Judge of the Bay Municipal Court
- In office 1965–1985
- Appointed by: Pat Brown

Mayor of Richmond, California
- In office 1964–1965
- Preceded by: Gay Vargas
- Succeeded by: David Pierce

Personal details
- Born: January 6, 1922 Brooklyn, New York
- Died: January 14, 2016 (aged 94) Richmond, California

= George Carroll (judge) =

American judge

George Carroll (January 6, 1922 – January 14, 2016) was an American lawyer and civic figure, based in Contra Costa County, California. He served as the first black lawyer as well as the first African American to be elected to city council in Richmond.
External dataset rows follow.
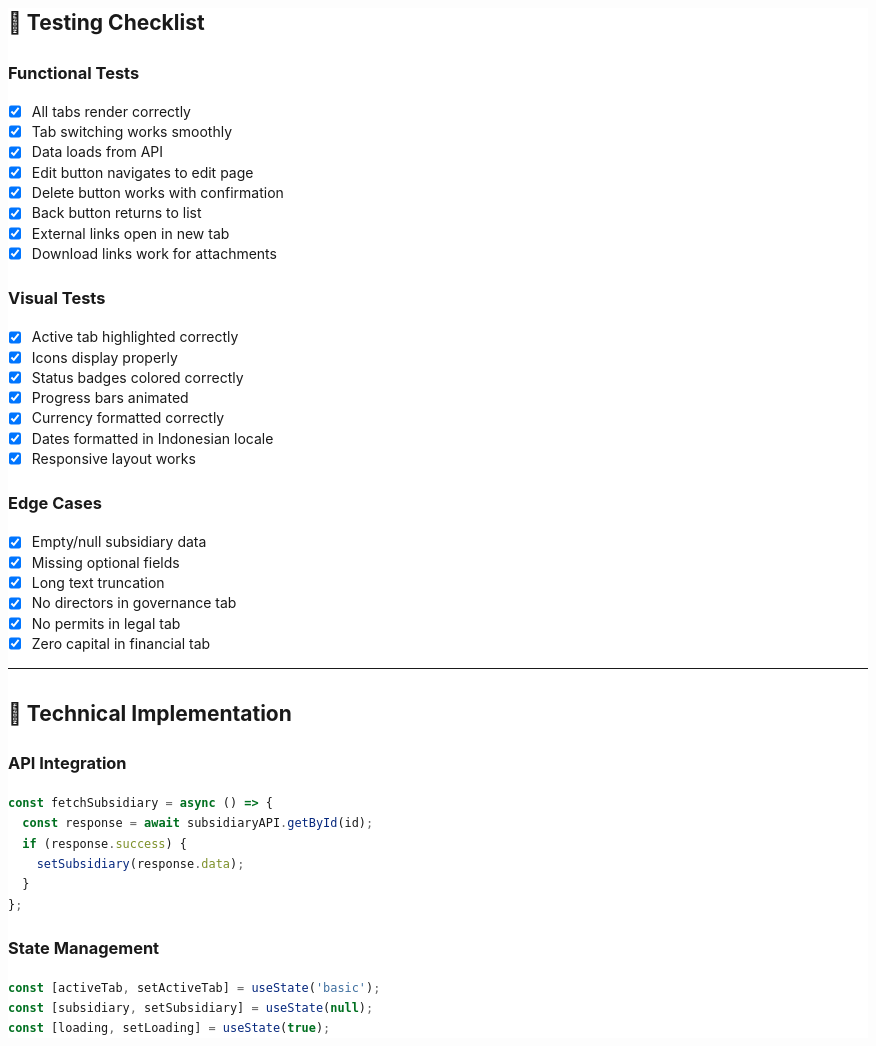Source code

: 
## 🧪 Testing Checklist

### Functional Tests
- [x] All tabs render correctly
- [x] Tab switching works smoothly
- [x] Data loads from API
- [x] Edit button navigates to edit page
- [x] Delete button works with confirmation
- [x] Back button returns to list
- [x] External links open in new tab
- [x] Download links work for attachments

### Visual Tests
- [x] Active tab highlighted correctly
- [x] Icons display properly
- [x] Status badges colored correctly
- [x] Progress bars animated
- [x] Currency formatted correctly
- [x] Dates formatted in Indonesian locale
- [x] Responsive layout works

### Edge Cases
- [x] Empty/null subsidiary data
- [x] Missing optional fields
- [x] Long text truncation
- [x] No directors in governance tab
- [x] No permits in legal tab
- [x] Zero capital in financial tab

---

## 🔧 Technical Implementation

### API Integration
```javascript
const fetchSubsidiary = async () => {
  const response = await subsidiaryAPI.getById(id);
  if (response.success) {
    setSubsidiary(response.data);
  }
};
```

### State Management
```javascript
const [activeTab, setActiveTab] = useState('basic');
const [subsidiary, setSubsidiary] = useState(null);
const [loading, setLoading] = useState(true);
```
He later became the first black mayor of any large American city.

==Early life and education==
Carroll was born on January 6, 1922, in Brooklyn, New York. Later he served in the United States Military during World War II and subsequently attended college and law school by use of the G.I. Bill. He relocated to Contra Costa County, California, in 1954.

==Career==
Carroll Richmond opened his own private practice after relocating to Richmond in 1954, and he became the city's first black attorney.

In 1961, Carroll became the first African American elected to the city council, where he served until 1964.

In 1964, Carroll became the first black mayor of Richmond; by doing so, he also was the first African American mayor of any large American city. Afterwards, George Carroll became the first black judge in Contra Costa when he was appointed to the Bay Municipal Court by Governor Pat Brown in 1965.

==Personal life==
Carroll died in his sleep on January 14, 2016, in Richmond, California, at the age of 94.

The Richmond Courthouse and a park in the Pt. Richmond District are named in his honor.